━━━━━ Text section ━━━━━

Subsample Crowdsourced annotations based on percentages of either the total number of labels in the training pool, or number of original images (not tiles) in the training pool

In [1]:
#Import necessary modules
import os
import random
from shutil import copyfile

In [13]:
#Subsample annotations using a target class ratio
def subsample_annotations(input_dir, output_dir, subsample_ratio):
    # Create the output directory if it doesn't exist
    os.makedirs(output_dir, exist_ok=True)

    # Collect the list of annotation files
    annotation_files = [f for f in os.listdir(input_dir) if f.endswith('.txt')]

    # Collect the annotations per class
    class_annotations = {}
    for annotation_file in annotation_files:
        with open(os.path.join(input_dir, annotation_file), 'r') as f:
            lines = f.readlines()
            for line in lines:
                class_id = line.split()[0]
                if class_id not in class_annotations:
                    class_annotations[class_id] = []
                class_annotations[class_id].append(annotation_file)

    # Calculate the number of annotations to subsample per class
    subsampled_annotations = {}
    for class_id, annotations in class_annotations.items():
        num_annotations = len(annotations)
        num_subsampled_annotations = int(num_annotations * subsample_ratio)
        subsampled_annotations[class_id] = random.sample(annotations, num_subsampled_annotations)

    # Copy the subsampled annotations to the output directory
    for class_id, annotations in subsampled_annotations.items():
        for annotation_file in annotations:
            input_path = os.path.join(input_dir, annotation_file)
            output_path = os.path.join(output_dir, annotation_file)
            copyfile(input_path, output_path)

#Verify class split in subsampled data
def analyze_class_distribution(data_dir):
    # Collect the list of annotation files
    annotation_files = [f for f in os.listdir(data_dir) if f.endswith('.txt')]

    # Count the annotations per class
    class_counts = {}
    for annotation_file in annotation_files:
        with open(os.path.join(data_dir, annotation_file), 'r') as f:
            lines = f.readlines()
            for line in lines:
                class_id = line.split()[0]
                if class_id not in class_counts:
                    class_counts[class_id] = 0
                class_counts[class_id] += 1

    # Print the class distribution
    print("Class Distribution:")
    for class_id, count in class_counts.items():
        print(f"Class {class_id}: {count} annotations")

In [19]:
# Implementation of subsample by % of annotations in the original dataset
input_directory = "E:/datasets/zooniverse/labels/train/"  # Directory containing original annotations
output_directory = 'E:/datasets/zooniverse/test_001/'  # Directory to store subsampled annotations
subsample_ratio = 0.01  # Subsampling ratio, e.g., 0.5 for 50% of the original data

#subsample_annotations(input_directory, output_directory, subsample_ratio)
subsample_annotations(input_directory, output_directory,subsample_ratio)

━━━━━ Extracted information ━━━━━

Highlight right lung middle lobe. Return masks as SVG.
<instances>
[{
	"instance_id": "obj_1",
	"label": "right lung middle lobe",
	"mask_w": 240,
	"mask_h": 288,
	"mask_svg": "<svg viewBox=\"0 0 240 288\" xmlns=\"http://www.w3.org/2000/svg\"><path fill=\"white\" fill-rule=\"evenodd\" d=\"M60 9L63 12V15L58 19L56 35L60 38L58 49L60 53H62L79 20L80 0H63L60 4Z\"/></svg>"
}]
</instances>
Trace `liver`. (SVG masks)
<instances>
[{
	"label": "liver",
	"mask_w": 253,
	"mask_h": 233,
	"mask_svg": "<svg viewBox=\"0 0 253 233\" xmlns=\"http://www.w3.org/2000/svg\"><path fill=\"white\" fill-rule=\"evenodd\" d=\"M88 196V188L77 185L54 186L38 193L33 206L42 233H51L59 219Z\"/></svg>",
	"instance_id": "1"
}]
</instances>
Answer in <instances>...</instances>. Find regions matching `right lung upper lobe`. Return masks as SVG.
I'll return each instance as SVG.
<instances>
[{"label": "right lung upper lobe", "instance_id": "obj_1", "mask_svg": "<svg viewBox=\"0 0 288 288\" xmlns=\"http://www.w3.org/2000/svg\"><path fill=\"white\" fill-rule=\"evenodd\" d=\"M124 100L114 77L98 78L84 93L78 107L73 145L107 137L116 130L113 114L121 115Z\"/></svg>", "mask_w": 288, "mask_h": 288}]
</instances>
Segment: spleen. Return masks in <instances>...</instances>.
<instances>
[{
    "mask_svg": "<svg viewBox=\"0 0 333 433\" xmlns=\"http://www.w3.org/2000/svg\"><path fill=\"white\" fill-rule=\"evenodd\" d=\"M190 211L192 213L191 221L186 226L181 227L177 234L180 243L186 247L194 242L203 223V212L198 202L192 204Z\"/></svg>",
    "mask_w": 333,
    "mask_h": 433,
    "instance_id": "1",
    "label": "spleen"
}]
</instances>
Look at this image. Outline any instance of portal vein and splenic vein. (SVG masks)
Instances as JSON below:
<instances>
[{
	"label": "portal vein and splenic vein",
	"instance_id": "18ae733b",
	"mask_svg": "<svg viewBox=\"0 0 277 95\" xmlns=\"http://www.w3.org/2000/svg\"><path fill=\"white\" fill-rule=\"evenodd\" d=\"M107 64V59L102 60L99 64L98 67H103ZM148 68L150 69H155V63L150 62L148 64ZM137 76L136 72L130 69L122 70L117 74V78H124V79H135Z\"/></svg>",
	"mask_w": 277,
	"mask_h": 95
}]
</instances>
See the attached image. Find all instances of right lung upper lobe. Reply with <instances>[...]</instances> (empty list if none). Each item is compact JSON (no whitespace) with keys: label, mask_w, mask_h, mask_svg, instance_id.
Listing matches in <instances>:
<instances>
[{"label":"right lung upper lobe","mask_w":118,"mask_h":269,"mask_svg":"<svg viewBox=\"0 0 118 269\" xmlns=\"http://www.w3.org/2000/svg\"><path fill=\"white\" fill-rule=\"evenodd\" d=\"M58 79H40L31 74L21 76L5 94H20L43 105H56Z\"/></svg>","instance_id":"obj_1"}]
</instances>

━━━━━

Tasks to perform →
1. In the annotation subsampling notebook, what value is assigned to subsample_ratio?
2. Write the next part of the annotation subsampling notebook, starting after its final line.

Answers for the exercise →
1. 0.01

2.
analyze_class_distribution(output_directory)

Class Distribution:
Class 2: 527 annotations
Class 1: 3859 annotations
Class 0: 1541 annotations


In [13]:
#Subsample based on # original images

import os
import random
import shutil
from collections import defaultdict

def derive_original_image_names(txt_filenames):
    return list(set([filename.rsplit('_', 2)[0] for filename in txt_filenames]))

def subsample_image_names(image_names, ratio):
    num_images = len(image_names)
    num_subsampled = max(1, int(num_images * ratio))
    return random.sample(image_names, num_subsampled)

def copy_subsampled_annotations(source_dir, target_dir, subsampled_image_names):
    os.makedirs(target_dir, exist_ok=True)
    class_distribution = defaultdict(int)

    for txt_file in os.listdir(source_dir):
        filename, file_extension = os.path.splitext(txt_file)
        image_name = filename.rsplit('_', 2)[0]
        if image_name in subsampled_image_names:
            with open(os.path.join(source_dir, txt_file), 'r') as f:
                lines = f.readlines()
                for line in lines:
                    class_id = int(line.split()[0])
                    class_distribution[class_id] += 1
            shutil.copy(os.path.join(source_dir, txt_file), target_dir)

    return class_distribution

In [19]:
if __name__ == "__main__":
    source_directory = "E:/datasets/zooniverse/labels/train/"
    target_directory = "E:/datasets/zooniverse_img_001/labels/train/"
    subsample_ratio = 0.01

    txt_files = [file for file in os.listdir(source_directory) if file.endswith('.txt')]
    original_image_names = derive_original_image_names(txt_files)
    subsampled_image_names = subsample_image_names(original_image_names, subsample_ratio)

    class_distribution = copy_subsampled_annotations(source_directory, target_directory, subsampled_image_names)

    print("Subsampled class distribution:")
    for class_id, count in class_distribution.items():
        print(f"Class {class_id}: {count} instances")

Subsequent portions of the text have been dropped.